Jaws and hooklike structures attributed to Hoploscaphites from seep deposits in the Upper Cretaceous (Campanian) Pierre Shale, South Dakota. (a) Lower jaw showing the midline slit, ventral view, apex on the top, AMNH 64532. (b) Upper jaw, apex on the top, AMNH 64547. (c) Impression of the left side of the lower jaw, midline slit on the right, AMNH 63423. (d) Lower jaw showing the midline slit, ventral view, apex on the top, AMNH 99198. (e) Hooklike structure showing one of the points projecting to the upper right, AMNH 63530. (f) Hooklike structure with the basal portion exposed on the bottom, AMNH 63531. (g) Hooklike structure with one point complete and one point broken, AMNH 64533. Abbreviation: AMNH American Museum of Natural History
Healed injury on the outer flanks of Placenticeras meeki, AMNH 108168, methane seep deposit, Upper Cretaceous (Campanian) Pierre Shale, South Dakota. The injury was severe enough to affect the mantle. The adoral direction is toward the bottom of the photo. Figure is x 1. Abbreviation: AMNH American Museum of Natural History
Comparison of the carbon isotopic composition (δ13C ‰VPDB) of well-preserved specimens of Baculites compressus collected at seep sites with specimens of the same species from age-equivalent non-seep sites. As a consequence of the impact of anaerobic methane oxidation on the δ13C of the DIC reservoir from which the shells formed, the values of δ13C are consistently lower in the specimens at the seeps, suggesting that they were living at the site. (Data from Landman et al. 2018)
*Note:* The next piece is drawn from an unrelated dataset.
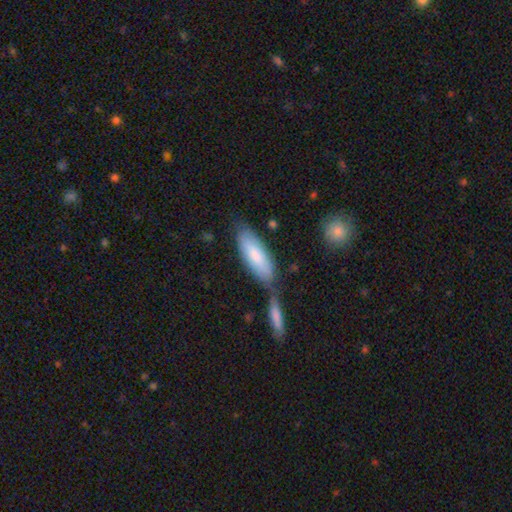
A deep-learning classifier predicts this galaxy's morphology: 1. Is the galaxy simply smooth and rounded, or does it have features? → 78% smooth, 16% featured or disk, 5% star or artifact.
In addition to methane seep deposits, ammonites have also been reported in association with reptile carcasses, which could represent relatively small, localized chemosynthetic communities. A mosasaur skeleton-ammonite association was discovered in the Campanian (Upper Cretaceous) Sharon Springs Member of the Pierre Shale, Niobrara County, Wyoming (D. Burnham, R. DePalma, pers. comm. 2016). It consists of a large, fairly complete, partially articulated skeleton of Clidastes associated with a 1-cm-thick ammonite layer that occurs just above and around the mosasaur (Fig. 12.9). The accumulation comprises thousands of small specimens of Baculites haresi, along with a few Hoploscaphites, all of which are juveniles with intact body chambers. The specimens of B. haresi are approximately 1–2 cm long and are oriented northwest-southeast with the apical ends pointing toward the southeast, implying a current from that direction (Fig. 12.10).
Mass occurrence of juvenile specimens of Baculites and Hoploscaphites, PBMNH.10.115, associated with a mosasaur carcass in the Upper Cretaceous (Campanian) Sharon Springs Member of the Pierre Shale, Wyoming. North is toward the upper left. Figure is x 1. Abbreviation: PBMNH Palm Beach Museum of Natural History
Rose diagrams showing the orientation of the juvenile specimens of Baculites associated with the mosasaur carcass. The layer is 1 cm thick; the current direction is from the southeast
The Sharon Springs Member has been interpreted as having been deposited on an anoxic bottom (Gill and Cobban 1966; Byers 1979). The most common fossils are nektonic: mosasaurs, fish, squid (enchoteuthids), and ammonites (Baculites haresi). The only benthic organisms are large, flat-sided inoceramids, but these animals may have contained chemosymbiotic bacteria that helped them tolerate a low-oxygen environment (MacLeod and Hoppe 1992). Landman (1988) reported small juveniles of Baculites 5 mm in length sparsely preserved in small gray limestone concretions in this stratigraphic interval. He interpreted the presence of such small juveniles as evidence that the ammonites lived well above the seafloor at this stage of their lives.
The mass occurrence of ammonite juveniles in association with the mosasaur skeleton is the first report of such an occurrence and could represent remains of a chemosynthetic-based community. Such systems have previously been reported in association with plesiosaurid skeletons in the Upper Cretaceous of Japan (Kaim et al. 2008). These communities depend on the anaerobic microbial decomposition of the organic compounds (lipids) in the bones of the reptile skeleton. In the Sharon Springs Member, more research is required to document the presence of other organisms living on and around the skeleton such as gastropods and bivalves as well as microborings in the bones. If this association represents the remains of a chemosynthetic-based community, the ammonites would have been attracted to the small organisms surrounding the rotting carcass as well as the rotting carcass itself.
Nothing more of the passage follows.